From Judge Moore’s dissent:
Make no mistake: today’s majority opinion is yet another chapter in the concentrated effort to restrict the vote. See, e.g., Raysor v. DeSantis, 140 S. Ct. 2600 (2020) (mem.); Republican Nat’l Comm. v. Democratic Nat’l Comm., 140 S. Ct. 1205 (2020); Democratic Nat’l Comm. v. Bostelmann, — F.3d —-, 2020 WL 5951359 (7th Cir. 2020) (per curiam); New Ga. Project v. Raffensperger, — F.3d —-, 2020 WL 5877588 (11th Cir. 2020); A. Philip Randolph Institute of Ohio v. LaRose, — F. App’x —-, 2020 WL 6013117 (6th Cir. 2020); see generally Richard L. Hasen, The 2016 U.S. Voting Wars: From Bad to Worse, 26 Wm. & Mary Bill Rights J. 629 (2018). To be sure, it does not cast itself as such—invoking instead the disinterested language of justiciability—but this only makes today’s majority opinion more troubling. As a result of today’s decision, Tennessee is free to—and will—disenfranchise hundreds, if not thousands of its citizens who cast their votes absentee by mail. Masking today’s outcome in standing doctrine obscures that result, but that makes it all the more disquieting. I will not be a party to this passive sanctioning of disenfranchisement. I dissent….
“While I am saddened, I am not surprised by today’s ruling.” Warshak v. United States, 532 F.3d 521, 538 (6th Cir. 2008) (en banc) (Martin, J., dissenting). That is because many federal courts—more specifically, many federal courts of review—have sanctioned a systematic effort to suppress voter turnout and undermine the right to vote. Rarely does this have anything to do with the merits of the case. No, the effort has not been so bold as that. Most often, Purcell provides the cover—a convenient court-made doctrine that provides plausible deniability sounding in vague cries of “confidence in the electoral process.” See Purcell, 549 U.S. at 4. Today, however, standing is the shroud of choice. Whatever the disguise, the result is the same.
Hiding behind closed courthouse doors does not change the fact that ruling by ruling, many courts are chipping away at votes that ought to be counted. It is a disgrace to the federal courts’ foundational role in ensuring democracy’s function, and a betrayal to the persons that wish to participate in it fully. See Wesberry v. Sanders, 376 U.S. 1, 17 (1964) (“Other rights, even the most basic, are illusory if the right to vote is undermined.”).

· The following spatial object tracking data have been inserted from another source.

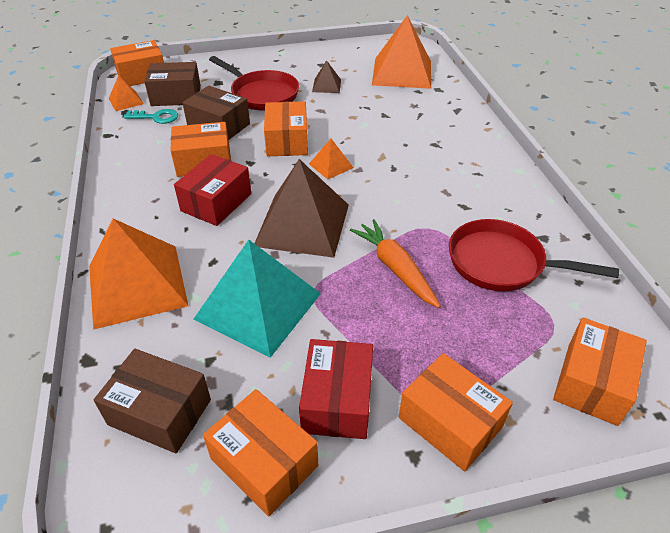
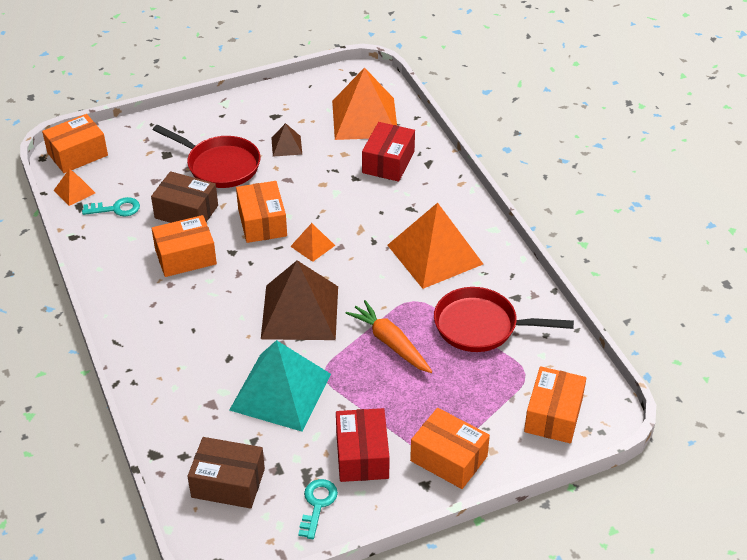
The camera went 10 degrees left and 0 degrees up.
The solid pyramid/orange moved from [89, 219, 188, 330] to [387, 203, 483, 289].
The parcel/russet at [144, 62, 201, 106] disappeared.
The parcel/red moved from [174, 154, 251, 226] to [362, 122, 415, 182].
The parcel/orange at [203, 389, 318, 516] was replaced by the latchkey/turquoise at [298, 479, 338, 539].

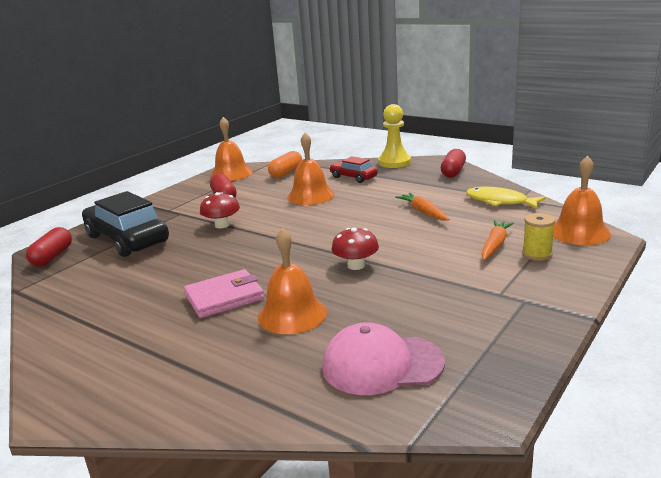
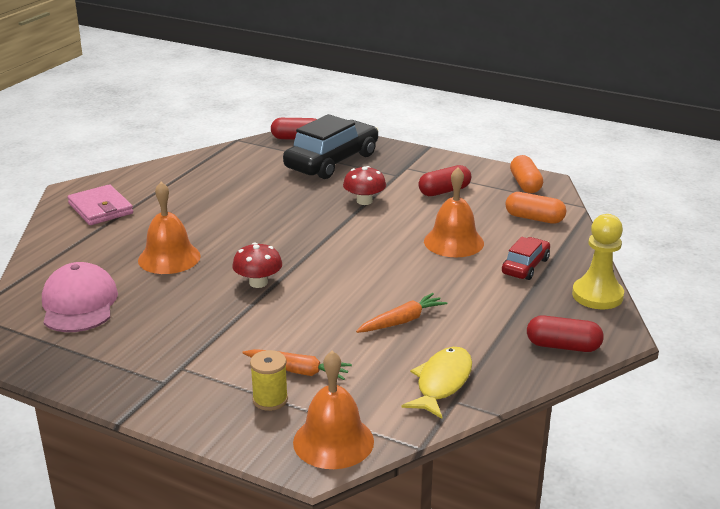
The camera went 80 degrees right and 5 degrees up.
The card wallet/pink moved from [184, 269, 264, 318] to [68, 184, 133, 225].
The hand bell/orange at [210, 117, 253, 181] was replaced by the pill shape/orange at [510, 155, 543, 193].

On its own, today’s ruling may not—likely will not—change the course of this election. But it is another drop in the bucket that is the degradation of the right to vote in this country. See, e.g., Raysor, 140 S. Ct. at 2600 (“This Court’s order prevents thousands of otherwise eligible voters from participating in Florida’s primary election simply because they are poor.”) (Sotomayor, J., dissenting); Republican Nat’l Comm., 140 S. Ct. at 1211 (“The majority of this Court declares that this case presents a ‘narrow, technical question.’ That is wrong. The question here is whether tens of thousands of Wisconsin citizens can vote safely in the midst of a pandemic.”) (internal citation omitted) (Ginsburg, J., dissenting); Bostelmann, 2020 WL 5951359, at *13 (“It is a virtual certainty that current conditions will result in many voters, possibly tens of thousands, being disenfranchised absent changes to an election code designed for in-person voting on election day.”) (Rovner, J., dissenting). I fear the day we come out from behind the courthouse doors only to realize these drops have become a flood.